O “Quadratura do Círculo” desta semana tratou largamente do Orçamento
de Estado e da controvérsia em torno das suas eventuais feridas de
inconstitucionalidade. Teve, a meu ver, três momentos especialmente dignos de
registo. O primeiro é resumível numa questão essencial deixada no ar por
António Costa: “Uma das coisas mais curiosas que a História há de um
dia explicar é como é que uma crise financeira se converteu numa crise das
dívidas soberanas”. Têmo-la tratado assiduamente neste espaço, mas será da
máxima pertinência que procuremos prosseguir na sua dissecação e clarificação.
O segundo momento decorreu da leitura da
situação política longamente desenvolvida por Pacheco Pereira.

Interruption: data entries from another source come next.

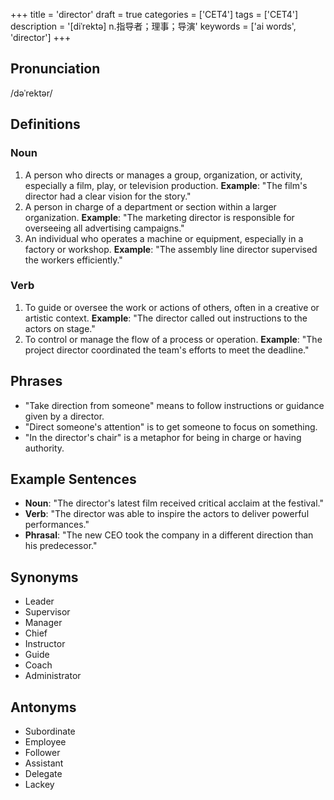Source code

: +++
title = 'director'
draft = true
categories = ['CET4']
tags = ['CET4']
description = '[diˈrektə] n.指导者；理事；导演'
keywords = ['ai words', 'director']
+++

## Pronunciation
/dəˈrektər/

## Definitions
### Noun
1. A person who directs or manages a group, organization, or activity, especially a film, play, or television production. **Example**: "The film's director had a clear vision for the story."
2. A person in charge of a department or section within a larger organization. **Example**: "The marketing director is responsible for overseeing all advertising campaigns."
3. An individual who operates a machine or equipment, especially in a factory or workshop. **Example**: "The assembly line director supervised the workers efficiently."

### Verb
1. To guide or oversee the work or actions of others, often in a creative or artistic context. **Example**: "The director called out instructions to the actors on stage."
2. To control or manage the flow of a process or operation. **Example**: "The project director coordinated the team's efforts to meet the deadline."

## Phrases
- "Take direction from someone" means to follow instructions or guidance given by a director.
- "Direct someone's attention" is to get someone to focus on something.
- "In the director's chair" is a metaphor for being in charge or having authority.

## Example Sentences
- **Noun**: "The director's latest film received critical acclaim at the festival."
- **Verb**: "The director was able to inspire the actors to deliver powerful performances."
- **Phrasal**: "The new CEO took the company in a different direction than his predecessor."

## Synonyms
- Leader
- Supervisor
- Manager
- Chief
- Instructor
- Guide
- Coach
- Administrator

## Antonyms
- Subordinate
- Employee
- Follower
- Assistant
- Delegate
- Lackey
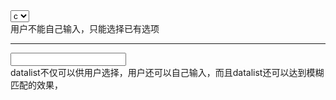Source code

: <select>
    <option value="a">a</option>
    <option value="b">b</option>
    <option value="c"selected>c</option>
</select>
<br />
用户不能自己输入，只能选择已有选项

---
<input list="browsers"> 
<datalist id="browsers"> 
  <option value="Internet Explorer"> 
  <option value="Firefox"> 
  <option value="Chrome"> 
  <option value="Opera"> 
  <option value="Safari"> 
</datalist>
<br />
datalist不仅可以供用户选择，用户还可以自己输入，而且datalist还可以达到模糊匹配的效果，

Tento seguidamente sintetizá-la
numa dúzia de curtos tópicos:
·
A recente aprovação de um orçamento “inexequível”.
·
Um orçamento que vai ser um “fator de perturbação
política profunda” e ameaçar seriamente “a própria sobrevivência do Governo”.
·
Um orçamento com “uma solução unanimemente criticada,
até por uma parte da Troika”.
·
“Quando este orçamento cair em cima das pessoas, as
pessoas vão deixar de ter vida económica”.
·
“O que o primeiro-ministro anunciou na entrevista é um
novo pacote de austeridade, não tem outro nome, não adianta virem com tretas
sobre a refundação do Estado”.
·
“Este programa só se percebe se o seu sujeito for
outro, para além deste Governo”.
·
A exemplificação com um banco alemão que tenha
emprestado dinheiro a Portugal e que, compreensivelmente, quer receber esse
dinheiro: ele “está-se absolutamente marimbando (…) sobre como é que os portugueses
vivem ou não vivem (…), ele quer que o país tenha excedentes para poder pagar a
dívida”.
·
A ideia de que, à pura necessidade do banco, se
acrescenta uma “dimensão política”, da senhora Merkel à Europa.
·
“Este discurso político não vê a gravidade da situação”
e
corresponde a uma política que “tem um único objetivo, que é garantir que nós
tenhamos dinheiro para pagar as dívidas”.
·
“Nós estamos no mesmo caminho da Grécia com um atraso
de um ano ou dois”.
·
A explicitação de que este plano não tem lógica
económica, social, política, portuguesa, nem sequer uma verdadeira lógica
ideológica – ele só se percebe “da necessidade do sistema financeiro que se lhe
pague”, “uma lógica pura de credor”.
·
“E como os credores estão representados ao mais alto nível
pelo primeiro-ministro – que anda um bocado a ver navios nesta coisa, mas que
incorporou esta realidade e não tem outra – e o ministro das Finanças – que a
incorpora inteiramente –, isto vai dar torto”…
O terceiro momento que selecionei nasce das críticas contundentes
de Pacheco Pereira ao Partido Socialista, designadamente “frouxo” e “sem nexo”
enquanto oposição. Ao que António Costa reagiu com graça, nestes termos:
“Eu
não posso acompanhar, obviamente, o Pacheco Pereira nos termos em que ele
costuma falar sobre o PS. Mas há aqui uma diferença de fundo entre nós: é que o
Pacheco Pereira é estruturalmente um radical e eu, de facto, sou
estruturalmente um reformista.” Muito bom!